• TASK DETAILS: In the text on cancer below, roughly how many deaths worldwide did cancer cause in 2020?

• DOCUMENT SECTION:
· · · · ·

Cancer is responsible for nearly one in six deaths worldwide. To tackle this healthcare challenge, countries such as the US and China recognise that government initiatives must be coupled with private-sector innovation, with genomics firms such as BGI Group pioneering the development of stereo-seq technology to radically improve diagnosis and treatments.
The numbers are stark. Worldwide, cancer is the second biggest killer, accounting for nearly 10 million deaths in 2020, or 1 in 6 deaths globally. Its impact is felt most acutely in developed economies, with 2.7 million people diagnosed with cancer each year in Europe, and up to 40 per cent of Americans diagnosed with the disease during their lifetime.
Critically, its incidence looks certain to increase. Between 2005 and 2015, cancer diagnosis rose by a third, with new cases expected to increase by up to 70 per cent in the next 20 years.
As the leading, or second largest cause of mortality before the age of 70 in over half the world’s countries, scientists are under increasing pressure to beat the disease, with the past five years witnessing a string of breakthrough developments.

· · · · ·

• RECORDED INFORMATION:

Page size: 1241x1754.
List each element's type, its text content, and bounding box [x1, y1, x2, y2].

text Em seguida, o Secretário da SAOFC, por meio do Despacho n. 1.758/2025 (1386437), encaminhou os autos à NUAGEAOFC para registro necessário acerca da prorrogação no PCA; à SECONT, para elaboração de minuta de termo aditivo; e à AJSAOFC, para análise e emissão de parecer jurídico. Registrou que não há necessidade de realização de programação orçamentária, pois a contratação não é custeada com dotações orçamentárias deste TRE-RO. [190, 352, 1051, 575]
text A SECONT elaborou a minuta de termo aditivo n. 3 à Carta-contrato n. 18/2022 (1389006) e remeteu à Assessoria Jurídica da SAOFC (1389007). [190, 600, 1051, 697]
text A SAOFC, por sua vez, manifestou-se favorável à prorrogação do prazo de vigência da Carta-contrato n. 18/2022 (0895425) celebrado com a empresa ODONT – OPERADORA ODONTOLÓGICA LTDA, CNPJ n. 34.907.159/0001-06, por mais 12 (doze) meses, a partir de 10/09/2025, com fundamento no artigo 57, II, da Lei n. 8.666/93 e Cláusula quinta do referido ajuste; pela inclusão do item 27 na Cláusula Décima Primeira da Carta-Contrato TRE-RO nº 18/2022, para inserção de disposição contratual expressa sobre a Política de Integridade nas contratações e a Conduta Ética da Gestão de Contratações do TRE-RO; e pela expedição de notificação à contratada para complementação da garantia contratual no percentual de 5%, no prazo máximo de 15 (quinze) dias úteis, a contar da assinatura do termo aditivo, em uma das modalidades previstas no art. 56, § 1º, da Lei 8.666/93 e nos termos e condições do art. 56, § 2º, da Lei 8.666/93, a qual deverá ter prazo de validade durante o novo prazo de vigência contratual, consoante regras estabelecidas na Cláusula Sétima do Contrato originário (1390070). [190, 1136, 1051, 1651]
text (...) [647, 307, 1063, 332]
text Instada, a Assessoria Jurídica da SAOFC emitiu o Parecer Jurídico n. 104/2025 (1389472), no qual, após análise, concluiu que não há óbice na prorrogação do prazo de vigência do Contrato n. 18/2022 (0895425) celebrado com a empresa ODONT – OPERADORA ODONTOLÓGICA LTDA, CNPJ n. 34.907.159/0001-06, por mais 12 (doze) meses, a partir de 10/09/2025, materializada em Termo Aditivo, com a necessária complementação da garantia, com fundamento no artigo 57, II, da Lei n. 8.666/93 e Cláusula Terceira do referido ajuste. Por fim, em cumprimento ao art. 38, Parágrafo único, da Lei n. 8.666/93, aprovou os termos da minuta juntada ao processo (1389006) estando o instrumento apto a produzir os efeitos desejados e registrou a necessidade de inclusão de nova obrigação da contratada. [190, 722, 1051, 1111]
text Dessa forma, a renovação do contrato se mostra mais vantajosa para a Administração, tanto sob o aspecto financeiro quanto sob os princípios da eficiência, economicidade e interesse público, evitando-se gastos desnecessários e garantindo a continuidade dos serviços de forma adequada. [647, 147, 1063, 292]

· · · · ·

• SOLVED PROBLEM: Nearly 10 million.